**Directive**:
Rewrite the records from their start up to and including the line with "text_box Native nodes, code", putting "enclosing box" in place of "bounding box" and leaving everything else as it is.

**Data records**:
################
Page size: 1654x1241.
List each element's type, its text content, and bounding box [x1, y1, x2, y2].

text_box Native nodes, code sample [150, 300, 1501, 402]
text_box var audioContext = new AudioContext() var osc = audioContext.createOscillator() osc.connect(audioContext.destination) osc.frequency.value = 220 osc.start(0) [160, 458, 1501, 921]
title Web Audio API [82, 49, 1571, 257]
################
**Exercise answer**:
Page size: 1654x1241.
List each element's type, its text content, and enclosing box [x1, y1, x2, y2].

text_box Native nodes, code sample [150, 300, 1501, 402]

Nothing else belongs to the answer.